И в этой части океана матросы дежурили на марсе с рассвета до сумерек, когда «Мэри Тернер» ложилась в дрейф. Время шло, цель, по словам Старого моряка, приближалась, и трое акционеров предприятия стали сами подниматься на мачты. Гримшоу удовольствовался тем, что стоял на салинге грот-мачты. Капитан Доун залезал выше и устраивался на фок-мачте, верхом на фор-марса-рее. А Симон Нишиканта, забросив вечное писание моря и неба во всех их оттенках, достойное кисти молоденькой пансионерки, поддерживаемый и подпираемый двумя худощавыми ухмыляющимися матросами, карабкался по выбленкам бизань-мачты и, с трудом взобравшись на салинг, подносил к глазам, затуманенным жаждой золота, лучший из невыкупленных у него биноклей, впиваясь взором в залитую солнцем водную гладь.
— Странно, — бормотал Старый моряк, — в высшей степени странно. Те самые места. Ошибки быть не может. Я полностью доверился нашему третьему помощнику. Ему едва минуло восемнадцать, но он управлял кораблем лучше самого капитана. Разве после восемнадцати дней пути он не привел баркас к коралловому острову? На утлой лодчонке, без компаса, с одним только секстаном. Он умер, но курс, который он, умирая, наметил мне, был настолько правилен, что я достиг атолла на следующий же день после того, как его тело было предано океану.
Капитан Доун пожимал плечами и вызывающим взглядом отвечал на недоверчивый взгляд армянского еврея.
— Уйти под воду остров не мог, — спешил нарушить неприятное молчание Старый моряк. — Ведь это остров, а не банка или риф. Высота Львиной Головы
— три тысячи восемьсот тридцать пять футов. Капитан и помощник при мне триангулировали ее.

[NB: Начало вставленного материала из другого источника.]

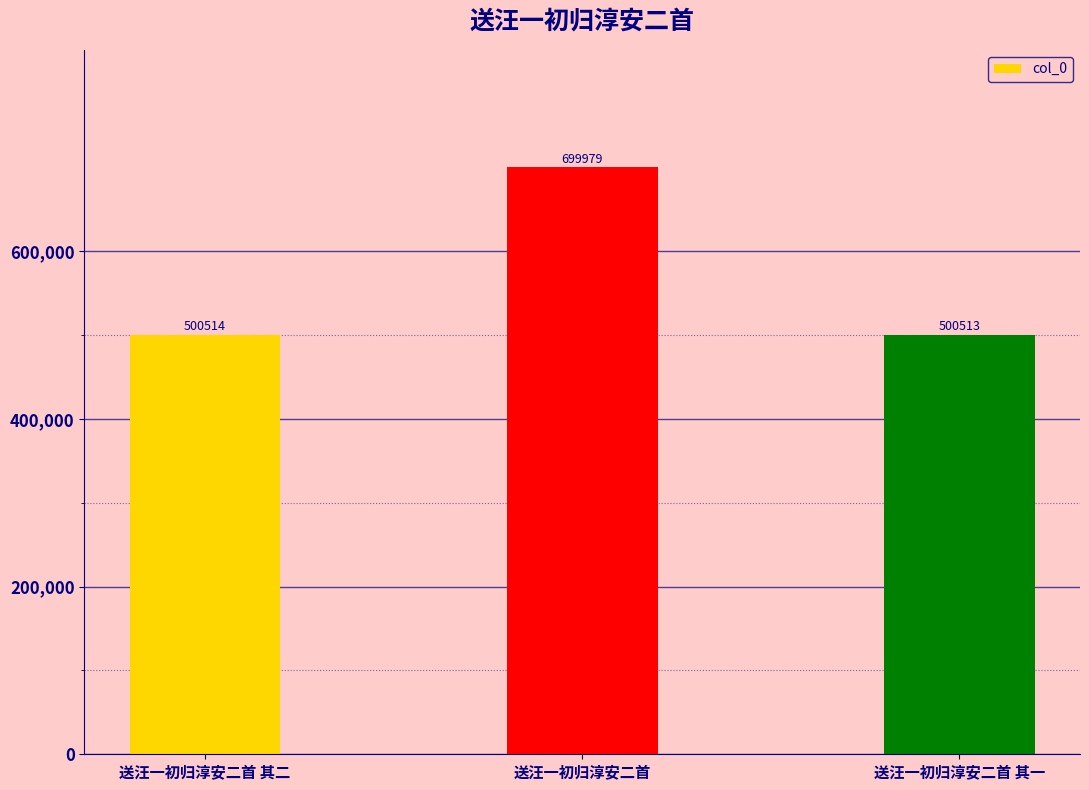

Which category has the highest value across all series?

送汪一初归淳安二首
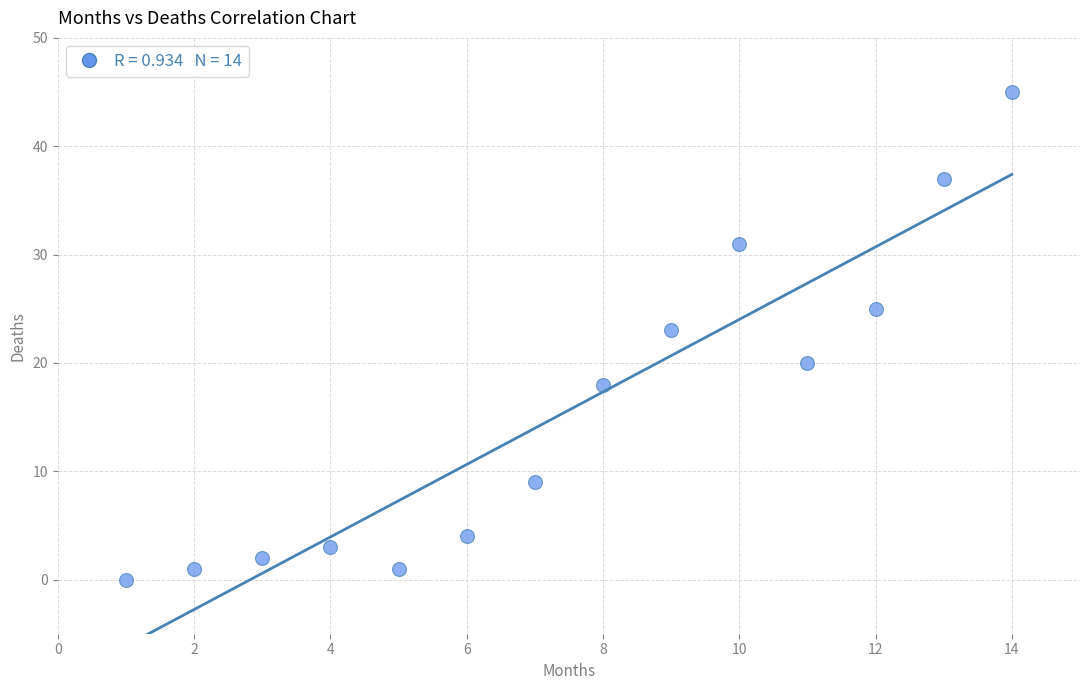

What is the range of X values (max minus min)?

13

— Я прочесал все море, — сердито прерывал его капитан Доун, — а гребень у меня не настолько редкий, чтобы между его зубьями мог проскочить пик и четыре тысячи футов высотой…

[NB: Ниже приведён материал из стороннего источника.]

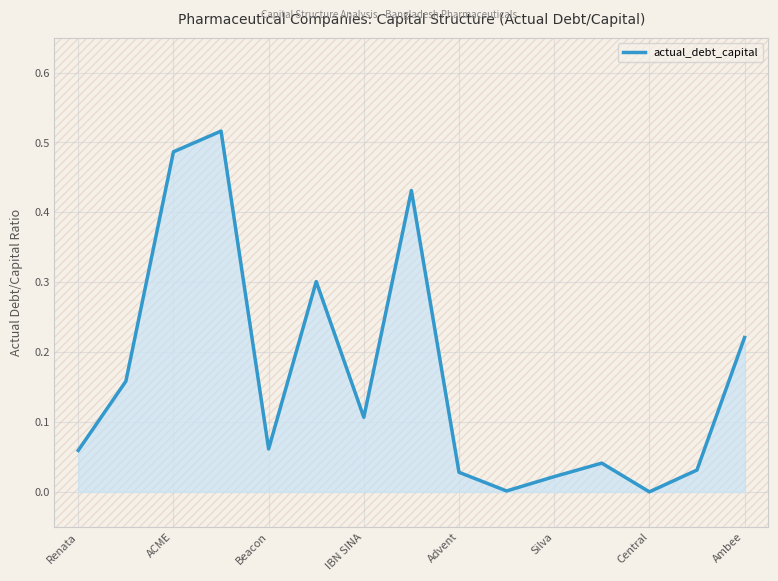

Reading left to right, what are all the values shown in this chart?

0.1	0.2	0.5	0.5	0.1	0.3	0.1	0.4	0.0	0.0	0.0	0.0	0.0	0.0	0.2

— Странно, странно, — бурчал Старый моряк то ли в ответ на свои мысли, то ли обращаясь к охотникам за сокровищами, и вдруг с просветлевшим лицом воскликнул: — Ну конечно же, капитан Доун, изменилось склонение! Приняли ли вы во внимание изменения, которые неизбежно должны были произойти за полстолетия? Насколько я понимаю, хотя мало что смыслю в навигации, в ту пору склонение магнитной стрелки не было так подробно и точно изучено, как в наши дни.
— Широта всегда была широтой, а долгота долготой, — отвечал капитан.
— Склонение и девиация принимаются в расчет при прокладке курса и счислении пути.
Поскольку для Симона Нишиканты все это было китайской грамотой, он предпочел встать на сторону Старого моряка.
Но Старый моряк был человеком учтивым. Согласившись с мнением еврея, он спешил воздать должное и словам капитана.
— Какая жалость, — заметил он, — что у вас, капитан, только один хронометр. Возможно, что тут все дело в хронометре. Как это вы вышли в море, не запасшись вторым хронометром?
— Что касается меня, то я был согласен на два, — защищался еврей. — Вы свидетель, Гримшоу!
Фермер нехотя кивнул, а капитан злобно воскликнул:
— На два, но не на три!
— Да, но если два все равно что один, как вы сами сказали, — Гримшоу может это подтвердить, — то три все равно что два, только расход лишний.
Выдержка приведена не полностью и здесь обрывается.